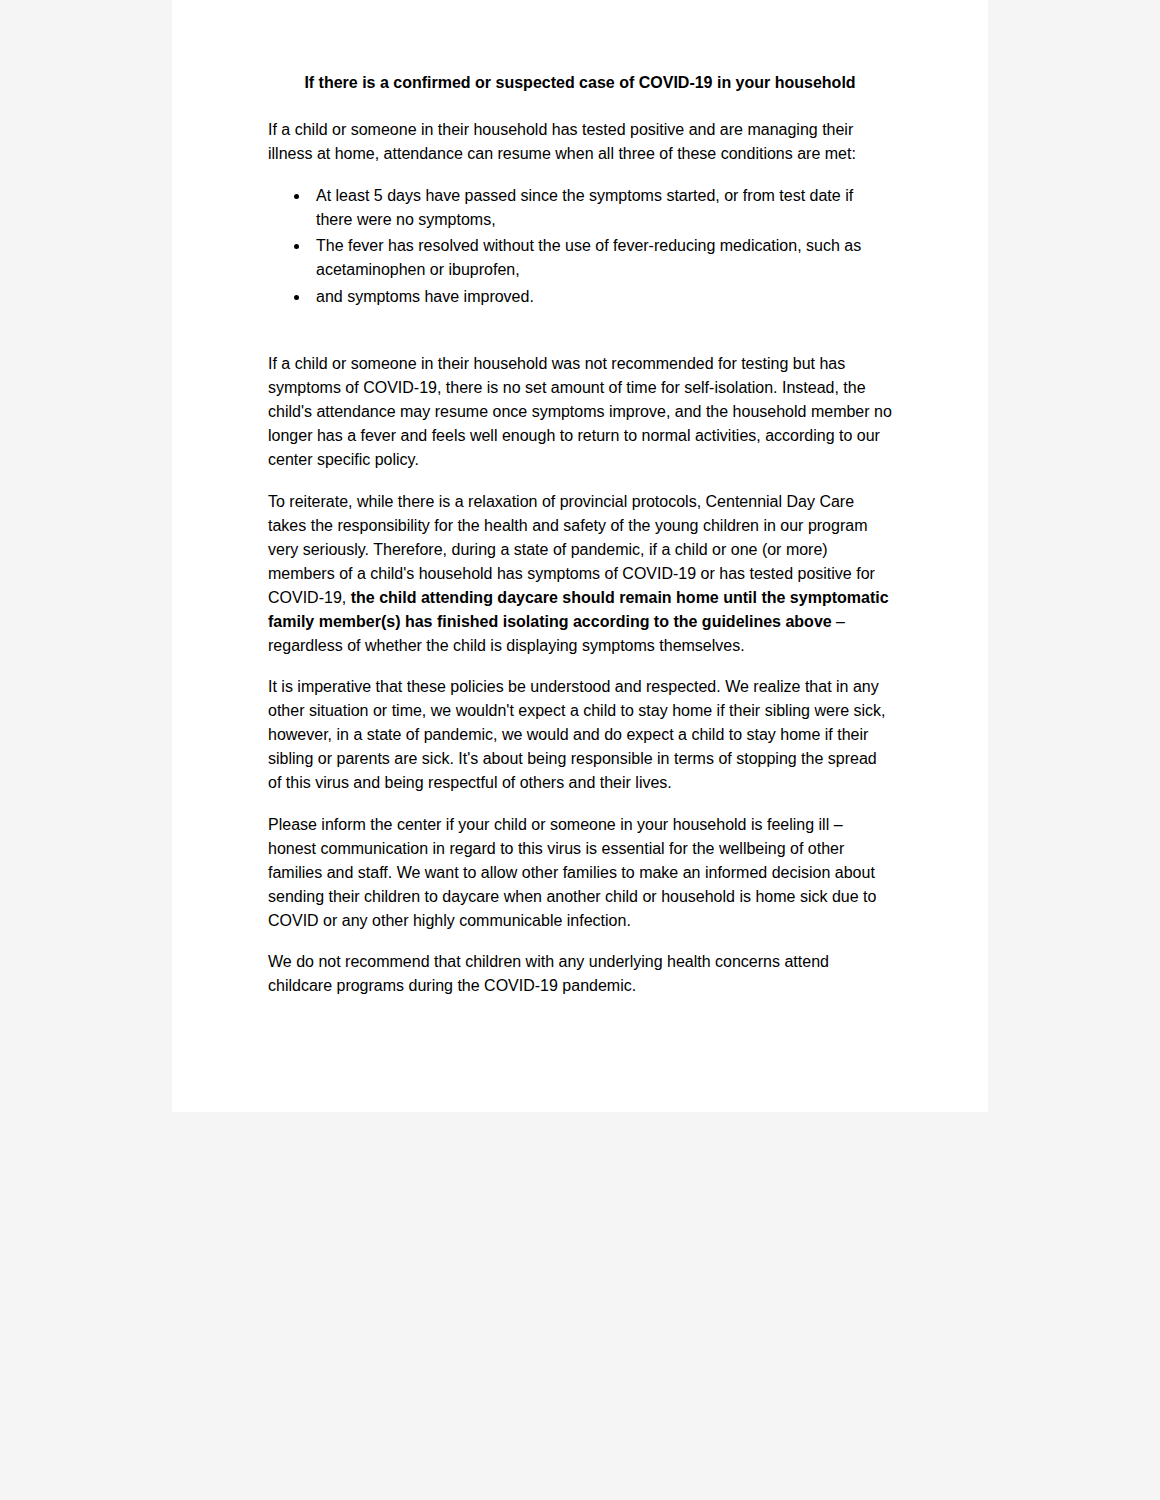If there is a confirmed or suspected case of COVID-19 in your household
If a child or someone in their household has tested positive and are managing their illness at home, attendance can resume when all three of these conditions are met:
At least 5 days have passed since the symptoms started, or from test date if there were no symptoms,
The fever has resolved without the use of fever-reducing medication, such as acetaminophen or ibuprofen,
and symptoms have improved.
If a child or someone in their household was not recommended for testing but has symptoms of COVID-19, there is no set amount of time for self-isolation. Instead, the child's attendance may resume once symptoms improve, and the household member no longer has a fever and feels well enough to return to normal activities, according to our center specific policy.
To reiterate, while there is a relaxation of provincial protocols, Centennial Day Care takes the responsibility for the health and safety of the young children in our program very seriously. Therefore, during a state of pandemic, if a child or one (or more) members of a child's household has symptoms of COVID-19 or has tested positive for COVID-19, the child attending daycare should remain home until the symptomatic family member(s) has finished isolating according to the guidelines above – regardless of whether the child is displaying symptoms themselves.
It is imperative that these policies be understood and respected. We realize that in any other situation or time, we wouldn't expect a child to stay home if their sibling were sick, however, in a state of pandemic, we would and do expect a child to stay home if their sibling or parents are sick. It's about being responsible in terms of stopping the spread of this virus and being respectful of others and their lives.
Please inform the center if your child or someone in your household is feeling ill – honest communication in regard to this virus is essential for the wellbeing of other families and staff. We want to allow other families to make an informed decision about sending their children to daycare when another child or household is home sick due to COVID or any other highly communicable infection.
We do not recommend that children with any underlying health concerns attend childcare programs during the COVID-19 pandemic.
★ ★ ★
About this exercise. Scan the entries above and copy each line where "that" occurs.

Response to this task.
It is imperative that these policies be understood and respected. We realize that in any other situation or time, we wouldn't expect a child to stay home if their sibling were sick, however, in a state of pandemic, we would and do expect a child to stay home if their sibling or parents are sick. It's about being responsible in terms of stopping the spread of this virus and being respectful of others and their lives.
We do not recommend that children with any underlying health concerns attend childcare programs during the COVID-19 pandemic.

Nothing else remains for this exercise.